▶ **Ketentuan Latihan**:
A – Dalam teks tentang ketaatan kepada orang tua, surat al-Qur'an mana yang disebut melarang anak berkata kasar kepada kedua orang tuanya?
B – Lanjutkan teks tentang ketaatan kepada orang tua setelah kalimat terakhir yang ditampilkan.

▶ **Teks yang Diberikan**:

##############################

Dan sebagaimana diterangkan dalam sebuah hadits yang pernah Rasulullah Shallallaahu 'alaihi wa Sallam sampaikan :“Tidak ada ketaatan kepada makhluk didalam maksiat kepada Allah Subhanuhu wa Ta’ala”.
Kemudian di dalam perkara-perkara yang sifatnya mubah, Syehul Islam Ibnu Taimiyah Rahimahullahu Ta’ala, Beliau menyebutkan:
“Seandainya di dalam perkara mubah itu dia tidak taat kepada kedua orang tuanya sehingga membuat kedua orang tuanya tersebut terkena mudharat(berakibat buruk) maka, saat itu dia wajib taat kepada kedua orang tuanya tersebut, dan kemidian seandainya kedua orang tuanya tidak mendapat mudharat karena ketidak taatanya kepada kedua orang tuanya tersebut, maka dalam hal ini pun tetap seseorang tersebut, wajib untuk taat kepada kedua orang tuanya.”
Dalam hal ini al Qur 'anpun memberi batasan, misalnya seperti yang
disebutkan dalam surat al Isra, bahwa seorang anak tidak boleh
berkata kasar apalagi menghardik kepada kedua orang tuanya (Q/17: 23).

##############################

Data parameter distorsi lensa:
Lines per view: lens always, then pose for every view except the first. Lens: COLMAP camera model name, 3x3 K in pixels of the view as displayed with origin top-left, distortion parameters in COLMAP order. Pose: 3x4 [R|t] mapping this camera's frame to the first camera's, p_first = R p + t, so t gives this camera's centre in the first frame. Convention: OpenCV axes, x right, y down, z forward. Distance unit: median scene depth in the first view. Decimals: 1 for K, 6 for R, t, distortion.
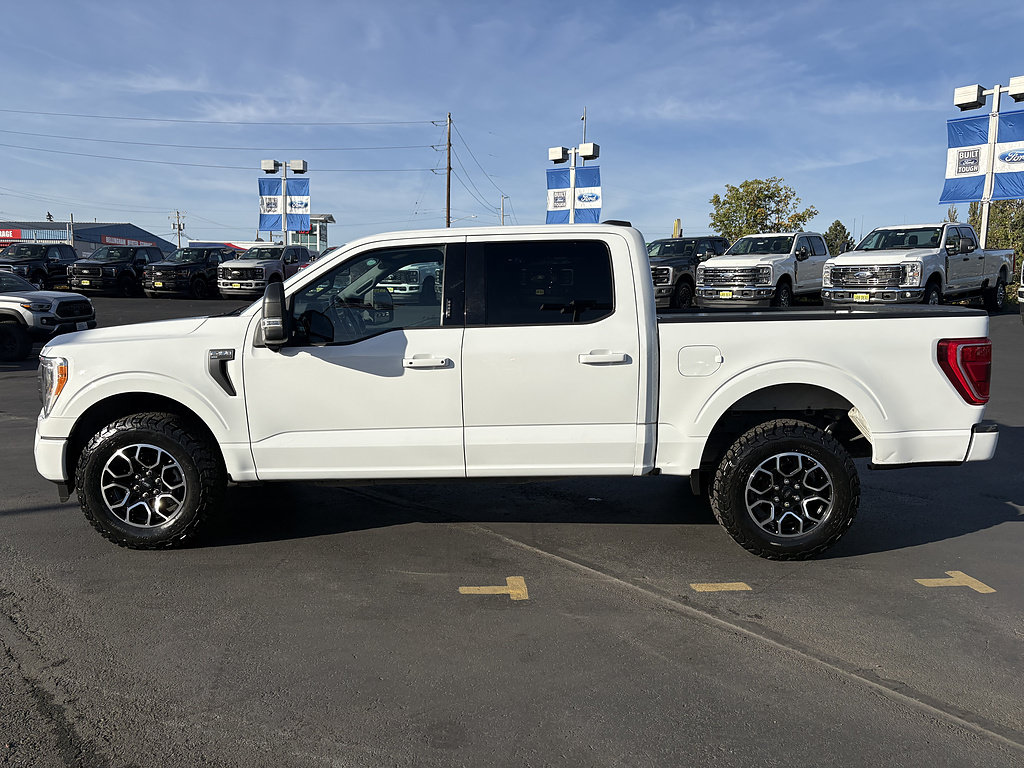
lens RADIAL K [[779.4, 0, 511.2], [0, 779.4, 380.4], [0, 0, 1]] dist [0.044077, -0.039269]
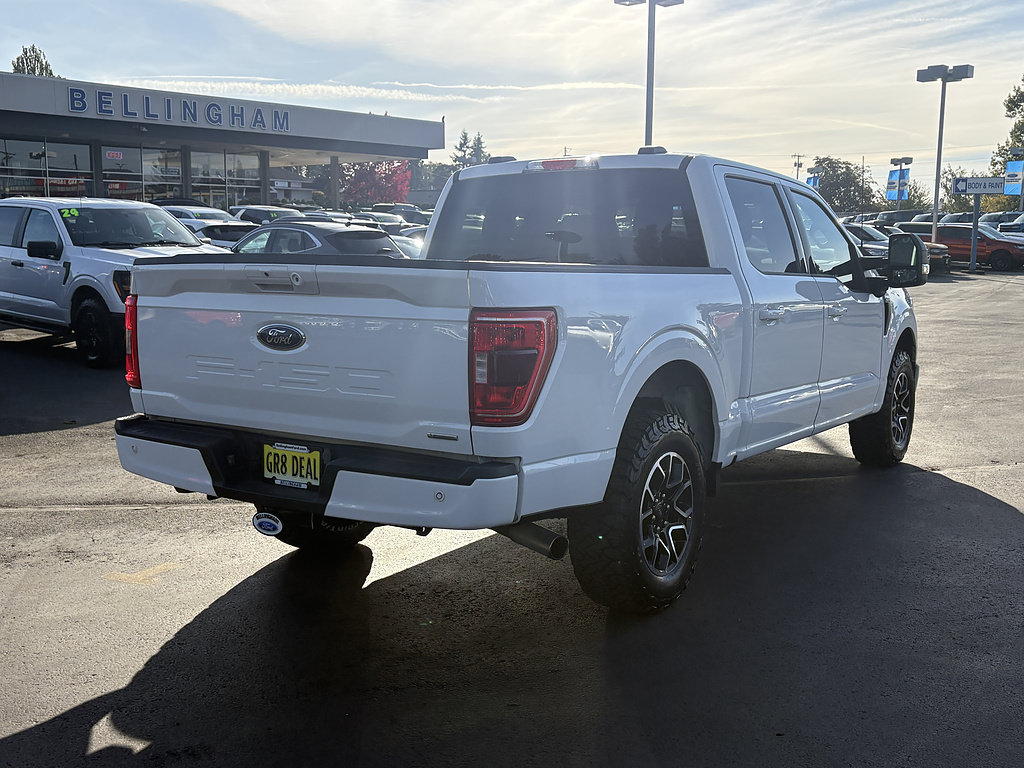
lens RADIAL K [[1070.6, 0, 518.5], [0, 1070.6, 384.1], [0, 0, 1]] dist [0.024357, 0.000000]
pose [[-0.522867, 0.099444, -0.846594, 1.214282], [-0.100556, 0.979041, 0.177107, -0.176908], [0.846462, 0.177734, -0.501909, 1.747828]]
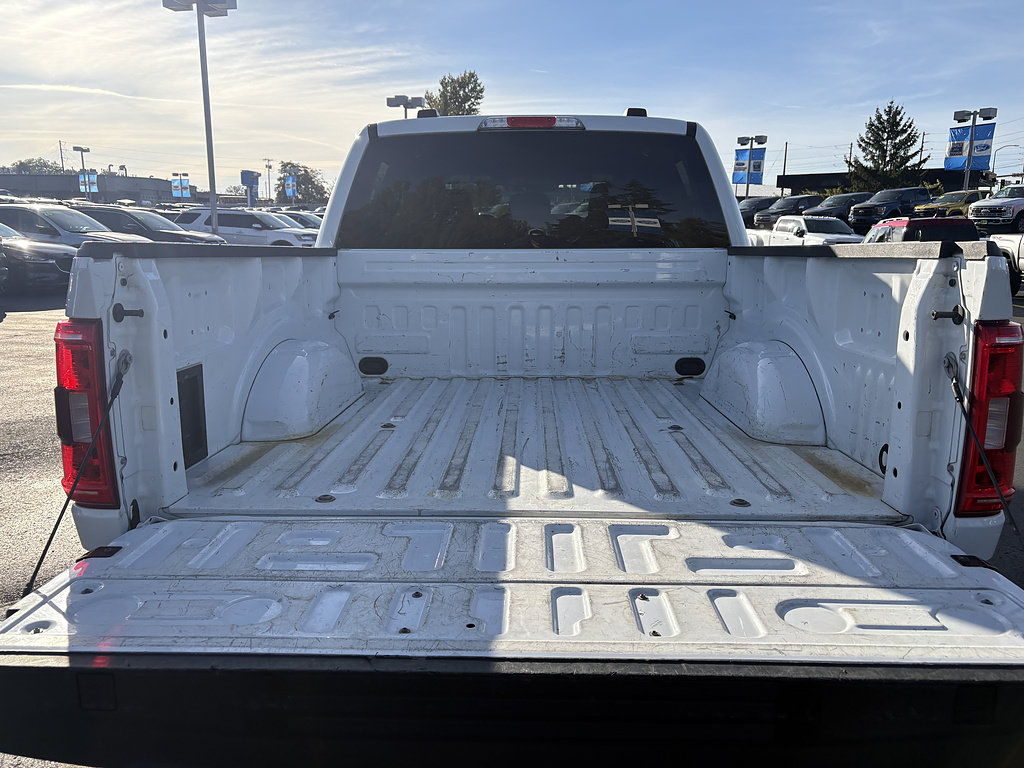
lens RADIAL K [[779.4, 0, 515.0], [0, 779.4, 389.1], [0, 0, 1]] dist [0.044077, -0.039269]
pose [[0.005581, 0.190135, -0.981742, 0.918310], [-0.114338, 0.975440, 0.188264, -0.106987], [0.993426, 0.111200, 0.027183, 1.150181]]
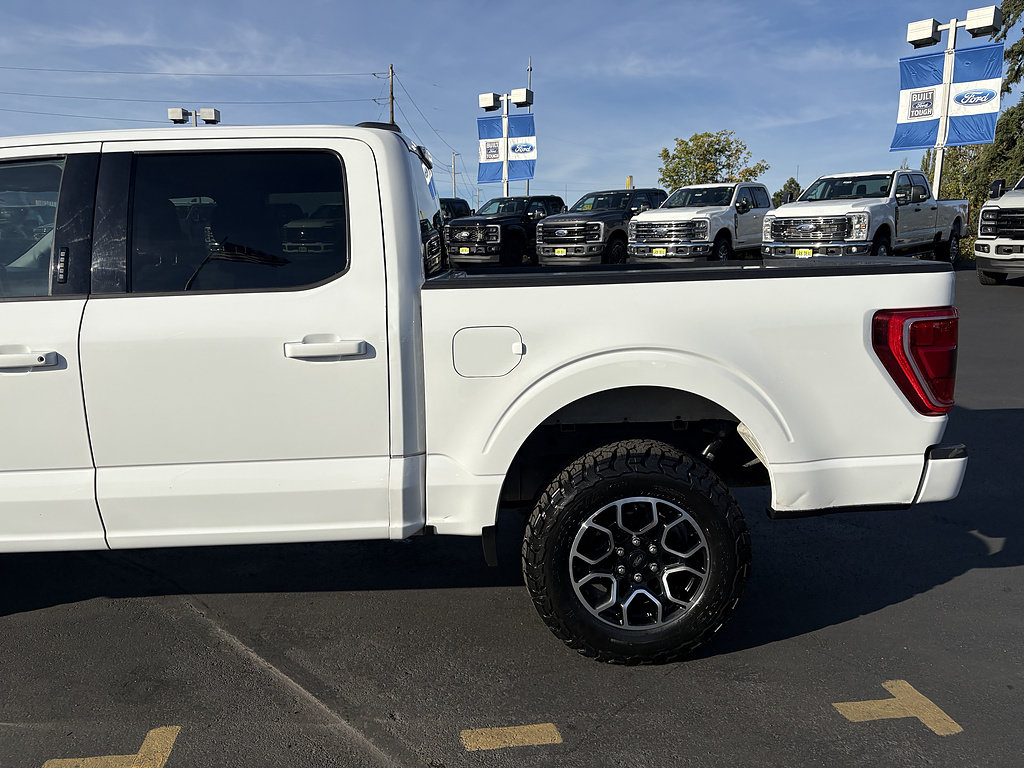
lens RADIAL K [[779.4, 0, 513.3], [0, 779.4, 378.7], [0, 0, 1]] dist [0.044077, -0.039269]
pose [[0.998833, -0.015291, 0.045802, 0.223243], [0.013172, 0.998845, 0.046214, -0.030076], [-0.046456, -0.045557, 0.997881, 0.382904]]
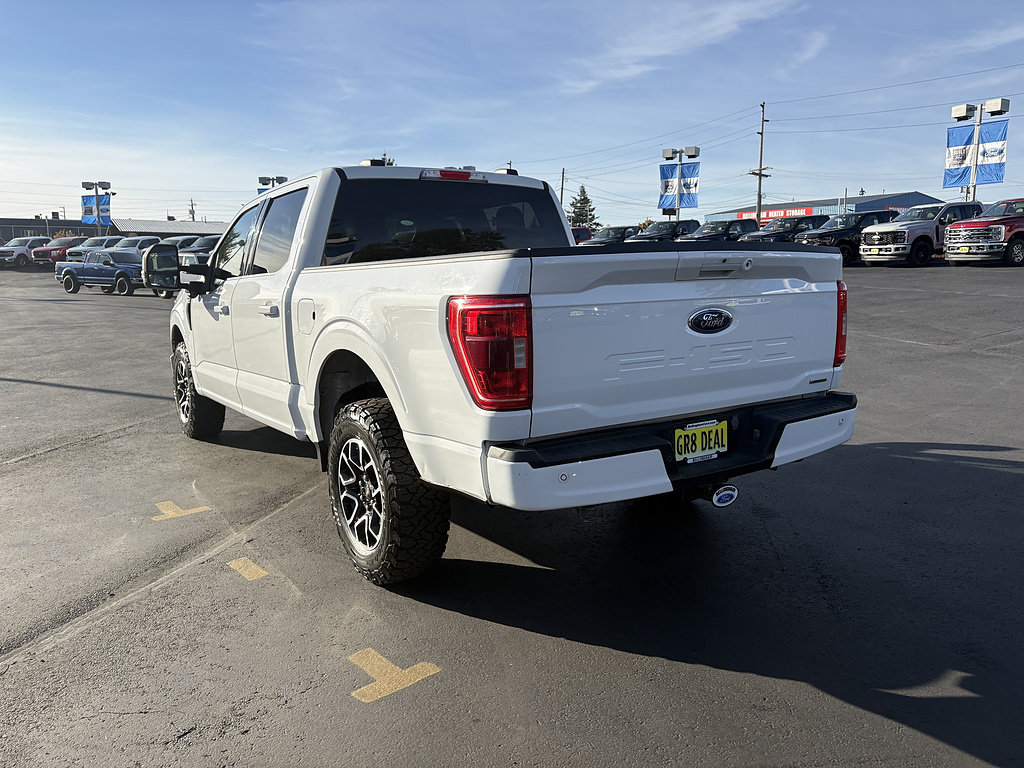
lens RADIAL K [[779.4, 0, 521.0], [0, 779.4, 378.0], [0, 0, 1]] dist [0.044077, -0.039269]
pose [[0.580318, 0.099927, -0.808236, 1.037034], [-0.073276, 0.994825, 0.070383, -0.033496], [0.811087, 0.018380, 0.584637, 0.660532]]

##############################

▶ **Jawaban Bernomor**:
A – Surat al-Isra (Q/17: 23).

B –
Seorang anak juga harus menunjukkan sikap berterima kasihnya kepada
kedua orang tua yang menjadi sebab kehadirannya di muka bumi. Di mata
Tuhan sikap terima kasih anak kepada orang tuanya dipandang sangat
penting, sampai perintah itu disampaikan senafas dengan perintah
bersyukur kepada-Nya (anisykur li wa liwa lidaika (Q/31:14)). Meski
demikian, kepatuhan seorang anak kepada orang tua dibatasi dengan
kepatuhannya kepada Tuhan. Jika orang tua menyuruh anaknya.
Melakukan hal-hal yang bertentangan dengan perintah Tuhan, maka sang
anak dilarang mematuhi perintah orang tua tersebut, seraya tetap
harus menghormatinya secara patut (ma'ruf) sebagai orang tua (Q/
31:15). Seorang anak, oleh Nabi juga dilarang berperkara secara
terbuka dengan orang tuanya di forum pengadilan, karena hubungan
anak dan orang tua bukan semata-mata hubungan hukum yang mengandung
dimensi kontrak sosial melainkan hubungan darah yang bernilai sakral.
Sementara itu orang tua harus adil dalam memberikan kasih sayangnya
kepada anak-anaknya. Diantara kewajiban orang tua kepada anak-anaknya
adalah; memberi nama yang baik, menafkahi, mendidik mereka dengan
agama (akhlak kehidupan) dan menikahkan jika sudah tiba waktunya.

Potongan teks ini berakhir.